Questions on the material
1. Print the passage on minimum chi-square estimation from "The CDF of this" up to and including "standard Gumbel distribution.", with no changes.
2. In the passage on minimum chi-square estimation, which statistic does the Fisher minimum chi-square method minimize?

Text passage
The Fisher minimum chi-square estimation method is based on minimizing the Pearson-Fisher chi-square statistic

$$

\chi_n^2(\theta)=\sum_{i=1}^m \frac{\left(N_i-n p_i(\theta)\right)^2}{n p_i(\theta)} .

$$

With $\mu=0$ and $\sigma=1$, the PDF of Pearson type III distribution is given by

\begin{equation}

f(x ; 0, 1)=e^{-x} \quad, \quad x>0

\end{equation}

The CDF of this distribution is

\begin{equation}

F(x;0,1) = 1-e^{-x}

\end{equation}

Let $\Delta_1, \Delta_2, \ldots \Delta_m$ to be equiprobable points for the standard Gumbel distribution.

Dataset items
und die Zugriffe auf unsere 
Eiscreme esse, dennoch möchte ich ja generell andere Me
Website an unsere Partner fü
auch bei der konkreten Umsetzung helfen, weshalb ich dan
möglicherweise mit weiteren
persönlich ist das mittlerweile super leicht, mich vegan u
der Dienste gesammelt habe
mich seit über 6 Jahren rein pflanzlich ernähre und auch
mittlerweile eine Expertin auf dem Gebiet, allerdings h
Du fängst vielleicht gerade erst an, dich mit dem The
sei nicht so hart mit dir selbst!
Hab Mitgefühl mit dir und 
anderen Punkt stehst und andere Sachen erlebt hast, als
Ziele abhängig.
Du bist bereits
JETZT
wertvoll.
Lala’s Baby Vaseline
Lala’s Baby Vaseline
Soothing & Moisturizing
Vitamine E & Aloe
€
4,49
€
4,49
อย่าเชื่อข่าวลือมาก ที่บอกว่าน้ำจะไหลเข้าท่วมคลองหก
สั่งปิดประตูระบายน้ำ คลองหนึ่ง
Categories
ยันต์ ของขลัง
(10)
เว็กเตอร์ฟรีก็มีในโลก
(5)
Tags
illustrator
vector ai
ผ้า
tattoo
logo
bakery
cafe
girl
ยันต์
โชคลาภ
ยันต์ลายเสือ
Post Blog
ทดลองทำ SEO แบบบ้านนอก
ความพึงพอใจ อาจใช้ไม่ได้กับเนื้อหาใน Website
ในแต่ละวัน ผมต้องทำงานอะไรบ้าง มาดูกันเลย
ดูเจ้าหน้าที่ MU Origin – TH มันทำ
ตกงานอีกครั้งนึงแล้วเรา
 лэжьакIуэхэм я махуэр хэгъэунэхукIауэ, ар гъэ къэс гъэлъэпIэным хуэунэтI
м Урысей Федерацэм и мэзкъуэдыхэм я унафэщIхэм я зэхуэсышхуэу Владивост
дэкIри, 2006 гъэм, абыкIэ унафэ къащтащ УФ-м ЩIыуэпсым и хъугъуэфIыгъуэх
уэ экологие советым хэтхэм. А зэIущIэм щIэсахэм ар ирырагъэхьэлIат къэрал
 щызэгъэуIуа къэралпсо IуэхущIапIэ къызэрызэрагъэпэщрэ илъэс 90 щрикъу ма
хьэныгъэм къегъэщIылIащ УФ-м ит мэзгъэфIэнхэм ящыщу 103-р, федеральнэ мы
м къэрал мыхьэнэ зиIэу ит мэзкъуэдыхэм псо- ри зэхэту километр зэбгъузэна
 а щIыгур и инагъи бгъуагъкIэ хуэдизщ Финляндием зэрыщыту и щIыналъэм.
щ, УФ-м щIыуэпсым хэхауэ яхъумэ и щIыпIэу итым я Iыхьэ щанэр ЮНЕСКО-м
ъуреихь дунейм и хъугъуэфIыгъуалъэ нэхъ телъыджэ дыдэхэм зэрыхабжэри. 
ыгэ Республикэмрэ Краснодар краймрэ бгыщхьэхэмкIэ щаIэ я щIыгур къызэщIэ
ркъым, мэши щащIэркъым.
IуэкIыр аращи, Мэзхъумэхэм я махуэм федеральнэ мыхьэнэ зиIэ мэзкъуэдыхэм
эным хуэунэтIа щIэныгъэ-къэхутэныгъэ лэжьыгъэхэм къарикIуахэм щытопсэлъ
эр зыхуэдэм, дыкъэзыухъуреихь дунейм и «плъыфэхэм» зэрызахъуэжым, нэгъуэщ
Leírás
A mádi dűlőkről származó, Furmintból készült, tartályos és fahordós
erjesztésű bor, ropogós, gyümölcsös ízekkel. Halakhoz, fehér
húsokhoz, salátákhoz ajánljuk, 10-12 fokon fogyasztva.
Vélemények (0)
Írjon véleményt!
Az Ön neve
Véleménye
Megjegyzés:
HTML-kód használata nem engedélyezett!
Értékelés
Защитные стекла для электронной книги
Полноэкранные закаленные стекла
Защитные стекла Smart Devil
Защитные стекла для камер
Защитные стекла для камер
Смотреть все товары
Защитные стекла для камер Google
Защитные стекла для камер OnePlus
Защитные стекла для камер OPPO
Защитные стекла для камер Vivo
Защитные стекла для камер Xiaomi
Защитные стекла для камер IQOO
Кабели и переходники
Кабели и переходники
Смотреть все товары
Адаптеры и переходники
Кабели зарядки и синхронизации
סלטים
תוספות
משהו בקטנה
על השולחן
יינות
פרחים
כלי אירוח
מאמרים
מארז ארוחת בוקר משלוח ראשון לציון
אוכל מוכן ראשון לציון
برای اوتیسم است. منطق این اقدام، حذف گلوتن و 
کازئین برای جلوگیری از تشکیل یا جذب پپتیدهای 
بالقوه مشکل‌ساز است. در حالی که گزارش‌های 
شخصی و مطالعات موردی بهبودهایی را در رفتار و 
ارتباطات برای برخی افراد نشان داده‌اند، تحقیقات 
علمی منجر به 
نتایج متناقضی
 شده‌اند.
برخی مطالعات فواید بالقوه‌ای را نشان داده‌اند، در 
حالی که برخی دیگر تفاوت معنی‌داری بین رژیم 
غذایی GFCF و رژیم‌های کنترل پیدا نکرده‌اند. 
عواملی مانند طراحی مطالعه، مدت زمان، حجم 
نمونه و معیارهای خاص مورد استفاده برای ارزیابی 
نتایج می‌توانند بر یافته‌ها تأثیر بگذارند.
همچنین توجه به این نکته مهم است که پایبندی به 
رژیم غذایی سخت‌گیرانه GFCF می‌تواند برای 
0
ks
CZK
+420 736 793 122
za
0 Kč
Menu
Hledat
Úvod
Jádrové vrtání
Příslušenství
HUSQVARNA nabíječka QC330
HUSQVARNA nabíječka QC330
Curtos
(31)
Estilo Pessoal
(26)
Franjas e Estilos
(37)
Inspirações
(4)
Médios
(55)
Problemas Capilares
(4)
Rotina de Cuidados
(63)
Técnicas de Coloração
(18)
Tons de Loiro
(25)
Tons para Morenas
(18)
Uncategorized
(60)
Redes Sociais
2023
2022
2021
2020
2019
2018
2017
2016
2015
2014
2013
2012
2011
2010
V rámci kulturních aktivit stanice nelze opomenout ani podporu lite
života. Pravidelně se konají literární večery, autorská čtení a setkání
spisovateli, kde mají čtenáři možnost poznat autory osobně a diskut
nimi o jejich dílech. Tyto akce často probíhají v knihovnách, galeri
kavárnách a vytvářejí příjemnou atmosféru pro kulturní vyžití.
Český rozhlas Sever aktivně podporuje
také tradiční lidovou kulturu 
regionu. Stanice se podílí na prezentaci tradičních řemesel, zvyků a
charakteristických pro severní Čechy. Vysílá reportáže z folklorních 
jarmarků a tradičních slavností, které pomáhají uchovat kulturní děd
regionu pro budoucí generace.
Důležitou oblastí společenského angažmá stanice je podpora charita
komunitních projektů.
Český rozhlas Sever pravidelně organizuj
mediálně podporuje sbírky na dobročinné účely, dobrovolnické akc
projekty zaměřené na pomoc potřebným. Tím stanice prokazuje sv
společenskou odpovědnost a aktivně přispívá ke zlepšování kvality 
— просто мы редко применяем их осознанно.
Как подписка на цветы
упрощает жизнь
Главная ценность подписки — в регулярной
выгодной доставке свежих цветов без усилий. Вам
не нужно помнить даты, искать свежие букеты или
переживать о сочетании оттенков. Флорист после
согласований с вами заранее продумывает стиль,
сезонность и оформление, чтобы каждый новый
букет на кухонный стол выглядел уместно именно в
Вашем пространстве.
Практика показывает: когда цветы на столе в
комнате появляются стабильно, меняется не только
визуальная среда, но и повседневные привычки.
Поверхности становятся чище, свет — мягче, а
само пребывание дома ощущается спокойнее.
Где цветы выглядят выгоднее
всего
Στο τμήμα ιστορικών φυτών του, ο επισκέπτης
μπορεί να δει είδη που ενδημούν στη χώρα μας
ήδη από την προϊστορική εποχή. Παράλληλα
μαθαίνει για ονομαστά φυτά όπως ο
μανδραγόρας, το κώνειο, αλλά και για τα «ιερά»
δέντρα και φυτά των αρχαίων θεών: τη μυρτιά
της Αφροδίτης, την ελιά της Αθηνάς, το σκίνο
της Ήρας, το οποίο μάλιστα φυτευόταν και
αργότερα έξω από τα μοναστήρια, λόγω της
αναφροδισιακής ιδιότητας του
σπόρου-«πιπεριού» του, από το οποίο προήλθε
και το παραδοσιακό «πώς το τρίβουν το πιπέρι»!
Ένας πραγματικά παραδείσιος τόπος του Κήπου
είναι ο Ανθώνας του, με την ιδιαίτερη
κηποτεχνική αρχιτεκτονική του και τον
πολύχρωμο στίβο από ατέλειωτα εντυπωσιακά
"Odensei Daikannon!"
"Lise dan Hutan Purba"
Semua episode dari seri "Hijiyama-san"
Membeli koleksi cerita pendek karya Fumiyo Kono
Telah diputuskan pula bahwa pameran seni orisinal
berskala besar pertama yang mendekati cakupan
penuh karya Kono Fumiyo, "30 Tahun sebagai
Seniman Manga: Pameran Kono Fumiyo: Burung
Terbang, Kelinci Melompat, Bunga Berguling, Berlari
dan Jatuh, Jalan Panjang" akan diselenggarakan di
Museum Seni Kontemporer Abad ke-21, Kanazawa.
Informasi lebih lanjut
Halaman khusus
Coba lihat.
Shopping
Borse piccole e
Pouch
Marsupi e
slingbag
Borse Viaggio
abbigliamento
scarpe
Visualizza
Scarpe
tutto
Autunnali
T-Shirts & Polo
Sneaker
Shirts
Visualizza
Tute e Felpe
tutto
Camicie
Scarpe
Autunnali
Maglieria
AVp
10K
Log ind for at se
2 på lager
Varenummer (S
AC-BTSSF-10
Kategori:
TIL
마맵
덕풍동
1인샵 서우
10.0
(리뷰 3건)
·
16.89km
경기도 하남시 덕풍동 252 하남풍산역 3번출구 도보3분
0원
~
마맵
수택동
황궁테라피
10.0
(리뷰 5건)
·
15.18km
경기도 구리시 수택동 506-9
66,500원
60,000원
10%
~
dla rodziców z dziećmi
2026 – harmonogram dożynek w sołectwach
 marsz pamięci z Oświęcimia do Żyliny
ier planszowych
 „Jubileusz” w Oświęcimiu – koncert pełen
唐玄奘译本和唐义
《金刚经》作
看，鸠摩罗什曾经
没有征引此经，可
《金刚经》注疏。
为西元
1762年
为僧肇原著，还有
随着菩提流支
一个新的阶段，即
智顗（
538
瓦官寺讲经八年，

Solutions by task
1.
The CDF of this distribution is

\begin{equation}

F(x;0,1) = 1-e^{-x}

\end{equation}

Let $\Delta_1, \Delta_2, \ldots \Delta_m$ to be equiprobable points for the standard Gumbel distribution.

2. The Pearson-Fisher chi-square statistic.